The coronavirus crisis seems to have led to many people discovering the Internet for the first time, at least judging from the amount of hand-wringing and alarm-sounding going on over "fake news" and "conspiracy theories". I don't mean Starving cannibal rats swarm deserted US streets amid Coronavirus lockdown. Some people might call that "fake news", but we already had yellow journalism. Giving it a new name only confuses the situation.

Instead I mean the sort of alarm expressed by a doctor on Medium about a non-doctor on Medium's hemoglobin theory. I came across the non-doctor's theory on reddit, where you can still find the archived link and other details, including the salient point that, despite sounding original, the non-doctor was summarizing existing research. Like other theories out there in preprint right now (several of which have been PlagueBlogged), it was interesting but not yet substantiated. There is always a pattern of people getting upset that someone dared suggest their particular misreading of a preprint because it's somehow vaguely dangerous or irresponsible to say something the original author usually didn't even say. (PlagueBlog is not suggesting that the Medium doctor is unique; he's just a well-written example not buried in a comments section.)

So, after a good deal of scare-quoting and gatekeeping, the alarmed doctor admits that the non-doctor's theory is clearly based at least in part on existing research (which the doctor also happens to find "seriously flawed").
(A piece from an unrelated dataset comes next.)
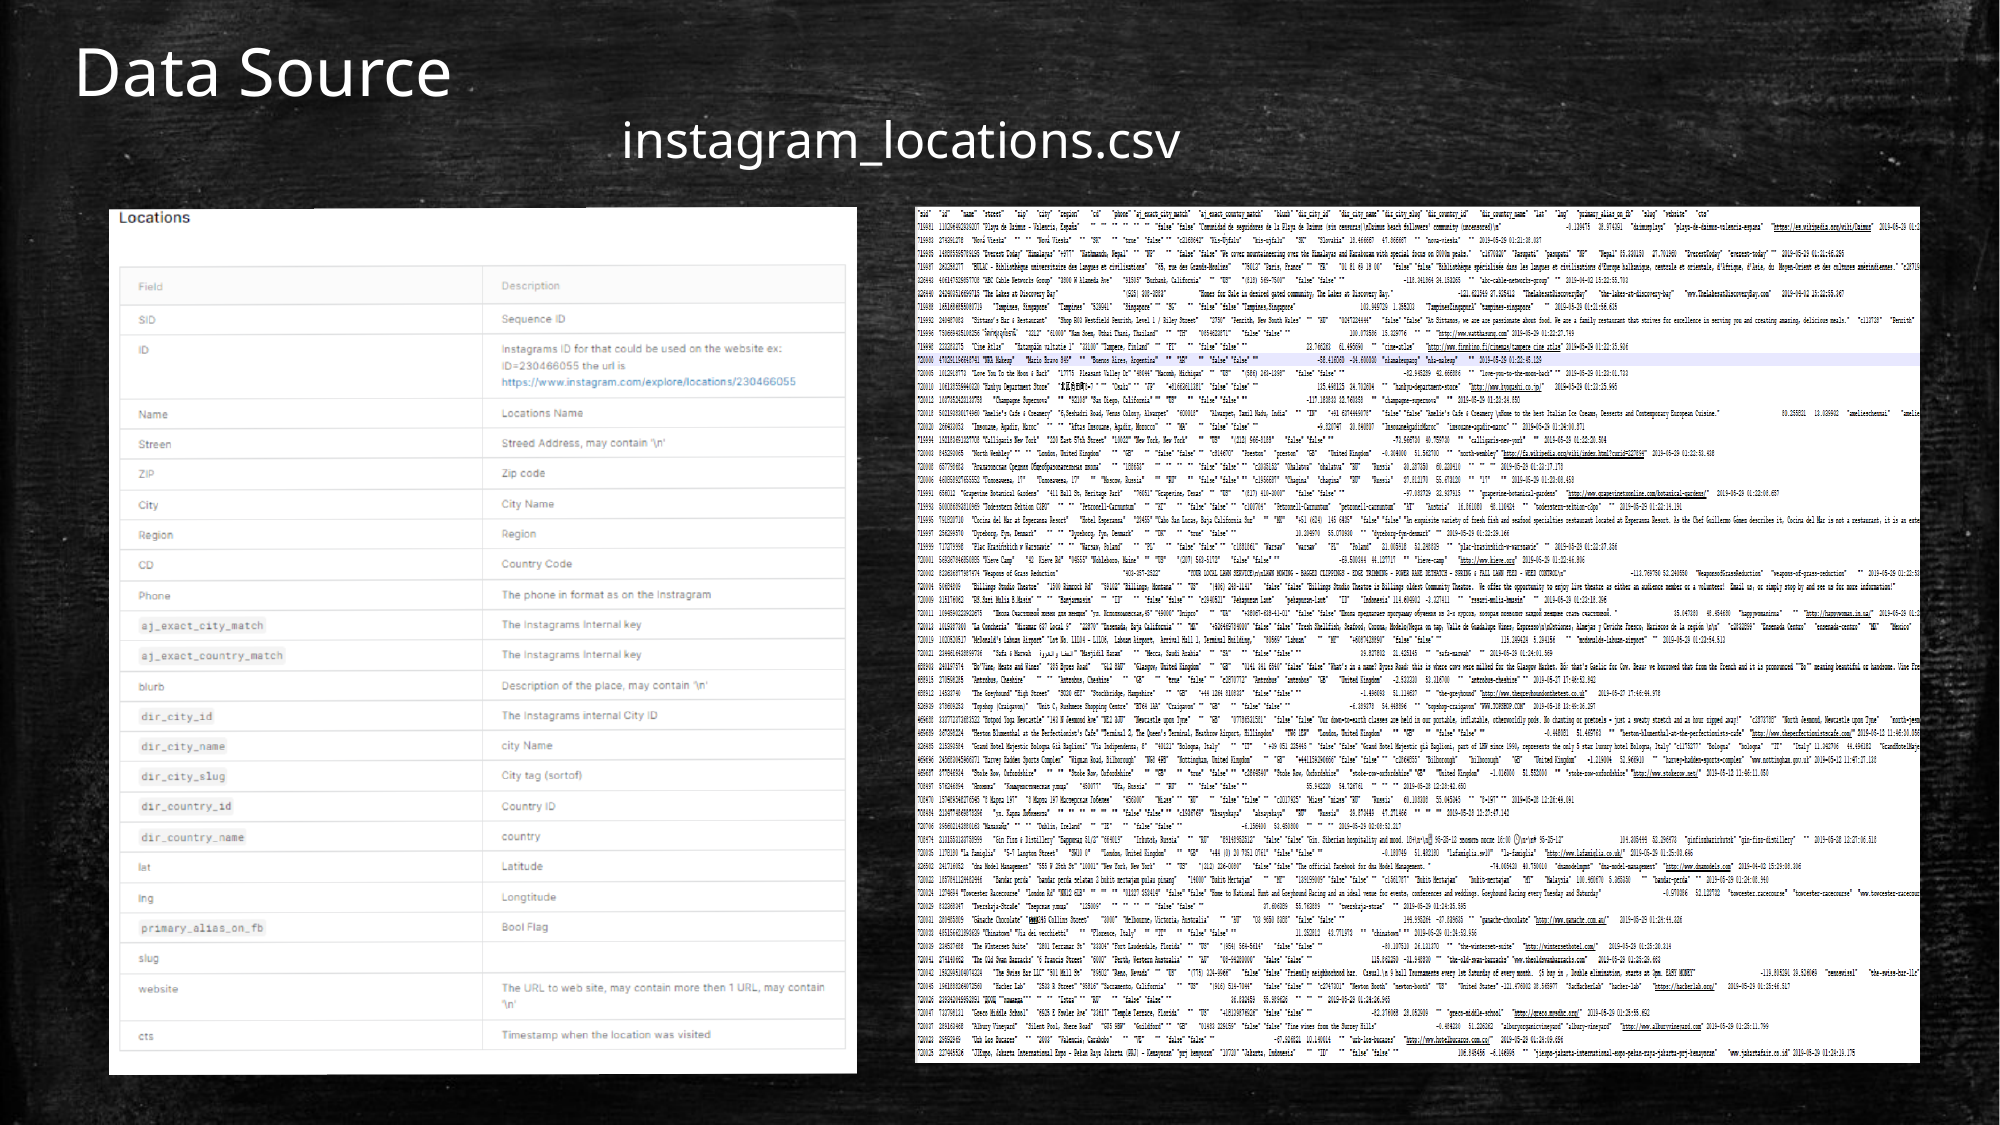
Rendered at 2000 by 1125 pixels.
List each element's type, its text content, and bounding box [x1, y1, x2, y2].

His conclusion, far more unsubstantiated than any mistaken inference in the essay he's criticizing, is that somebody posting a scientific (if ultimately incorrect) theory on the internet "can genuinely put lives at risk". PlagueBlog eagerly awaits the mass graves and the death count websites devoted to victims of in silico speculation of this sort.
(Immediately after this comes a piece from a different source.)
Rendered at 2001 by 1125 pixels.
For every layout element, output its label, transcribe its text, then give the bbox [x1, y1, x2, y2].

It's especially disappointing when an actual scientist can't abide by the process of science. It's not even a tiny bit surprising when the average journalist can't abide the average Joe. For example, Vox bemoans that 30% of Americans believe the coronavirus "conspiracy" theory that it originated in a lab, probably accidentally. Note that no conspiracy is involved; it's just a theory about the origins of the virus, as Vox reluctantly admits:
The belief that Covid-19 was created by humans stems from speculation by some scientists during the early days of the outbreak that the virus came from a laboratory.
Note that this theory has still not been disproven, though it may not be as fresh and appealing as it once was. There is no particular reason for Joe to change his mind about it, because it's still a free country no matter how alarmed you are. Vox thinks that Joe, being lower class, is in far more danger from coronavirus than the average alarmed middle class hand-wringer, but it's not his idea that the virus came from a lab that endangers him. If anything that would make him more cautious.
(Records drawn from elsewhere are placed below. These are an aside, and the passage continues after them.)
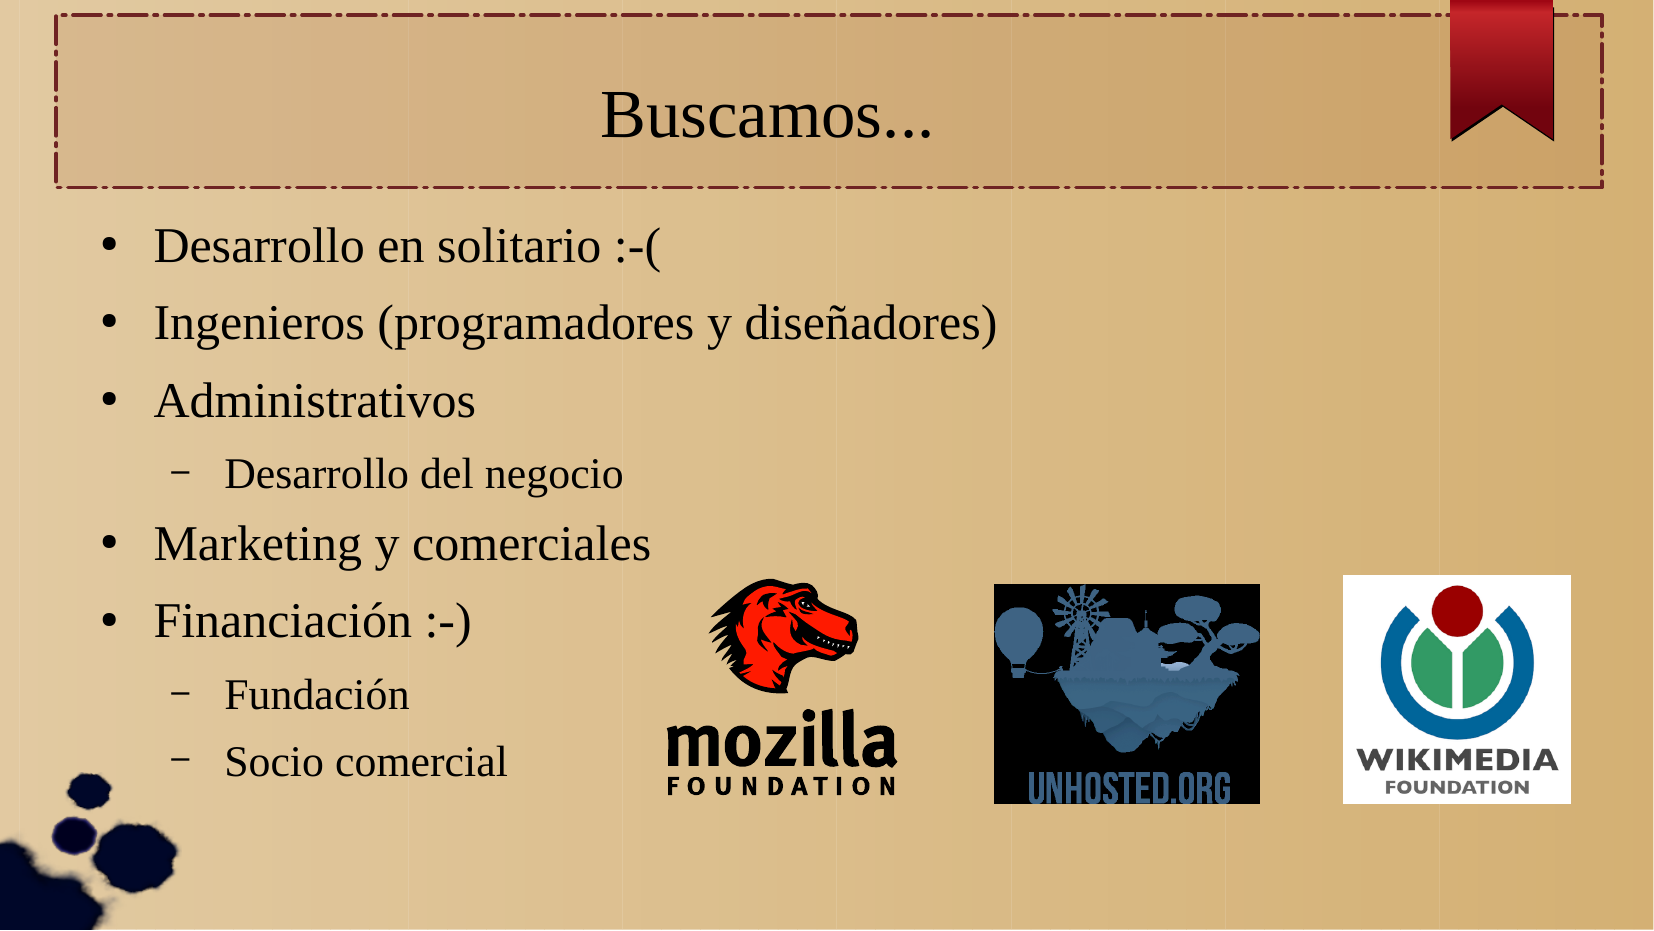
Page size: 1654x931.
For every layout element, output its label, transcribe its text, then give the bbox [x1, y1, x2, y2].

picture [1343, 575, 1571, 804]
list Desarrollo en solitario :-( Ingenieros (programadores y diseñadores) Administrativos Desarrollo del negocio Marketing y comerciales Financiación :-) Fundación Socio comercial [82, 217, 1538, 851]
picture [666, 578, 898, 796]
picture [994, 584, 1260, 804]
title Buscamos... [82, 37, 1453, 193]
Vox also notes (referring to an older article and poll) that over 40% of Americans and even more Fox News viewers believed that the epidemic was being exaggerated. While it's clear how this opinion (finally!) could pose a danger to some people were it wrong, Vox hasn't actually established that it's wrong. Even PlagueBlog believes the pandemic is being exaggerated, because what else is left for the media to report about? Everything but coronavirus has been cancelled. This leads to a natural exaggeration of a disease that is, despite its rising death toll, still not the Spanish flu.

It is possible to hold an informed opinion that the economic toll of the cure is worse than the death toll of the disease (and various similar notions Vox might dismiss as "skepticism"). The easily alarmed may not like or agree with such opinions, but that doesn't make the alarmed opinion the truth and Joe's opinions a conspiracy.